- _Required task A_
Summarize the forum thread on closet ventilation in two sentences.
- _Required task B_
In the forum thread on closet ventilation, where did the squirrel cage fans that JohninWI helped a friend with originally come from?
- _Required task C_
Go on with the forum thread on closet ventilation, starting right after its final line.

# Ventilation



## ugmjfarmer (May 17, 2008)

I will be running a 400w HPS in a 32" x 24" x 8' closet room. My plans are to use a 95CFM 4" Cage fan and vent into the attic of my house. 

Should I worry about an intake, or should I just overdo the exaust fan and pull air from the crack under the door? I know there will be sufficient negative pressure if there is enough exhaust. 

Also my concern is stealth. How loud are 100+ CFM exhausts?


----------



## PeaceKiller (May 17, 2008)

Hi ugmjfarmer,

How high is the crack under the door? 1/4", 1/2", maybe 1"?

As for fan volume, I have a Valueline 435 CFM, and the thing sounds like a freakin vacum cleaner, however its really powerful. To counter this noise, I bought a Fan Speed Controller (I think they are only for inline fans, not squirrel cage), and now I have turned it all the way down. It still pushes a lot of air and it is much more bareable noise wise (a little humming maybe like a computer but just slightly louder). Hopefully someone can chime in on this issue.

My only concern, is yours.
I'm sure you will have the negative pressure, however it may not be enough and you may have heat build up. A cool tube or sealed reflector would be very helpful in keeping down heat.

Is this exhaust only for heat or for odor as well?


----------



## camcam (May 17, 2008)

If you have a noise problem with the fan unit just build a box round it and pack it with fire resistant foam, it is amazing! I once had a inline fan that was 780 m3/h and it sound like a boeing 747 setting off, I made a box filled it with fire resistant foam and it was almost silent.

Can't you put a vent on the bottom of the door?


----------



## JohninWI (May 17, 2008)

I helped a friend with a problem like that.  We put the fan in a box built from particle board and covered in fiberglass insulation/duct tape.  Then we routed the air output through a 6" flexible duct pipe---the insulated kind you can buy at any home improvement place.  It went from the "vacuum cleaner" sound to a noise so low you have to be in the room with it to hear.  

I don't know what size the squirrel cage fans were.  They were actually recycled from the vent system on a gas burning water heater.  Excellent quality.


----------



## Puffin Afatty (May 17, 2008)

ugmjfarmer said:
			
		

> I will be running a 400w HPS in a 32" x 24" x 8' closet room. My plans are to use a 95CFM 4" Cage fan and vent into the attic of my house.
> 
> Should I worry about an intake, or should I just overdo the exaust fan and pull air from the crack under the door? I know there will be sufficient negative pressure if there is enough exhaust.
> 
> Also my concern is stealth. How loud are 100+ CFM exhausts?


 
_I use constant co2 so I have constant exhaust and intake fans going.  each are rated 265cfm and exchange the air in my 8x8x4 growroom 3-4 times per minute.  Noise is not a problem when the fans are mounted correctly.  the box and sound or fire insulation is a great idea. :hubba: _


----------



## ugmjfarmer (May 17, 2008)

PeaceKiller said:
			
		

> Hi ugmjfarmer,
> 
> I'm sure you will have the negative pressure, however it may not be enough and you may have heat build up. A cool tube or sealed reflector would be very helpful in keeping down heat.

- _Record list_
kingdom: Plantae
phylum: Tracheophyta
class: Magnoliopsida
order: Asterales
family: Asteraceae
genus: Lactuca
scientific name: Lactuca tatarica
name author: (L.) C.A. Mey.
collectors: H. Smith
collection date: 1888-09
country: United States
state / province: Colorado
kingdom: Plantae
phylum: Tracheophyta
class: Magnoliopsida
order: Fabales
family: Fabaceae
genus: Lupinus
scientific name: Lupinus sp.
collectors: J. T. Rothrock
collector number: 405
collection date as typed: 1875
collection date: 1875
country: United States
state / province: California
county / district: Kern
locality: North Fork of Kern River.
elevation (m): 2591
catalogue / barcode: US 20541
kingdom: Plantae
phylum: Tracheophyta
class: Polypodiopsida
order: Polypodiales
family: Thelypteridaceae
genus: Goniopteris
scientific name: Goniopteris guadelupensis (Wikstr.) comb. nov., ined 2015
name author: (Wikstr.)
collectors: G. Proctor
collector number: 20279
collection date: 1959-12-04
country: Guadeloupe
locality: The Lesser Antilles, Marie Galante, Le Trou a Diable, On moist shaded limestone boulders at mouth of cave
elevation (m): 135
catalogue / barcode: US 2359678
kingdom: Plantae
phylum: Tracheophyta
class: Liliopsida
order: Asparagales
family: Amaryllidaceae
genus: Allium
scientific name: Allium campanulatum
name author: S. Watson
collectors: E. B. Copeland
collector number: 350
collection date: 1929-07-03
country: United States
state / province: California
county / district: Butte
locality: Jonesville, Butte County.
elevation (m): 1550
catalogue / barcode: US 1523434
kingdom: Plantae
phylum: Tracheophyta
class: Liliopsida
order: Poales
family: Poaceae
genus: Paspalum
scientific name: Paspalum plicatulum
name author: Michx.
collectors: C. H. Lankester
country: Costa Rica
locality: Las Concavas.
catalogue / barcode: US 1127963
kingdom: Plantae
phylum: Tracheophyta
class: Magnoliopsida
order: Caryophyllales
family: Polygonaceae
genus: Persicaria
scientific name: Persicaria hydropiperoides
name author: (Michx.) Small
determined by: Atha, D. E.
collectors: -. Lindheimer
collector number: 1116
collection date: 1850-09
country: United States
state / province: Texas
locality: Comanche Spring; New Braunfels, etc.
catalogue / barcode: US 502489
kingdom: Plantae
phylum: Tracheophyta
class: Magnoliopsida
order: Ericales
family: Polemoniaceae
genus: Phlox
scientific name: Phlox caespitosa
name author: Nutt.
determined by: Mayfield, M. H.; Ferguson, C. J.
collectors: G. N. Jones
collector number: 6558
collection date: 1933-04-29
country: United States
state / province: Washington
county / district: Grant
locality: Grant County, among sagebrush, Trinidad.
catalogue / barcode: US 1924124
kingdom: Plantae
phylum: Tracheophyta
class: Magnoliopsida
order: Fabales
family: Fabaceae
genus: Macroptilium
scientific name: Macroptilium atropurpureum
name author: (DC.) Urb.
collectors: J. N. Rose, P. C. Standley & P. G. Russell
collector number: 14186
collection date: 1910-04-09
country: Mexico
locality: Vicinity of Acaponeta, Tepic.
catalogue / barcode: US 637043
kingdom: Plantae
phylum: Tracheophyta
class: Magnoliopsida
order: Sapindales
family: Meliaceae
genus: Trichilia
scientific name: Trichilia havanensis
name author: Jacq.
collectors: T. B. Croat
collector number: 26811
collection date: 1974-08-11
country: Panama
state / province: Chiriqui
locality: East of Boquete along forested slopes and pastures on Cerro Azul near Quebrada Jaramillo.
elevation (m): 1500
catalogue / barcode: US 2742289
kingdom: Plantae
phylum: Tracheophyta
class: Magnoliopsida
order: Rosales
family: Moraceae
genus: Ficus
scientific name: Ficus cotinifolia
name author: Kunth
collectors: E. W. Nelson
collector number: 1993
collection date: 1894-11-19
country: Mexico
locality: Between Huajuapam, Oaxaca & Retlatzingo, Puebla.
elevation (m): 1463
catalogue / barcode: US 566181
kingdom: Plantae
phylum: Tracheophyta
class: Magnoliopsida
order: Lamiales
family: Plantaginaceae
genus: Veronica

- _Reply A_
A user planning to run a 400w HPS in a 32" x 24" x 8' closet asks whether an intake is needed or whether an oversized exhaust fan can pull air from the crack under the door, and how loud 100+ CFM exhaust fans are. Replies warn that negative pressure alone may allow heat buildup and suggest a cool tube or sealed reflector, a fan speed controller, or an insulated box around the fan to cut the noise.

- _Reply B_
They were recycled from the vent system on a gas burning water heater.

- _Reply C_
> 
> Is this exhaust only for heat or for odor as well?



Heat and Odor. The Ballast I plan to use will be the starting point, just above the 400 HPS bulb. That way, the hotest point in the room has the air exhaust.


----------



## ugmjfarmer (May 17, 2008)

Ok scratch plans for Ebb n Flow. I'm going to build a Aero-DWC Bucket!:woohoo: 






















Plans are very simple, and the parts are very cheap. Should be good for 4 plants with huge huge root structures, which are going to be the biggest part of this thing.

I'll be picking up the parts Monday. This is going to be a long thread, as I plan to build/test the Bucket first, then prep the closet by sealing it with black/white vinyl and insulation, then purchase seeds and lights and the fan. As I stated earlier, carbon scrubbing will come soon but not immediately. My budget is pretty tight for expenditures like this.


----------



## The Hemp Goddess (May 17, 2008)

LOL--I have to chuckle at this:

"However I'm dead set on an ebb n flow (flood/drain) setup."

You seem to have things well planned out.  One thing I would encourage you to do now is to order some seeds.  They usually take 10 days-4 weeks depending on where you order from.  You can sprout and veg your seeds with a minimum of equipment.  Vegging plants can be quite happy under fluoros.  They can be vegging away, ready for you to put into flowering by the time the closet is ready.  You can buy things in the order that you will use them.  A carbon scrubber can be one of the last things you buy since it is generally only needed during the last half of flowering.  

One of the things I did discover about putting my closet together was that, no matter how much you read and studied, you were going to change your mind about some things as you got into it.  I think that you will be happy with the aero bucket (you might want to plan on having 2 of them).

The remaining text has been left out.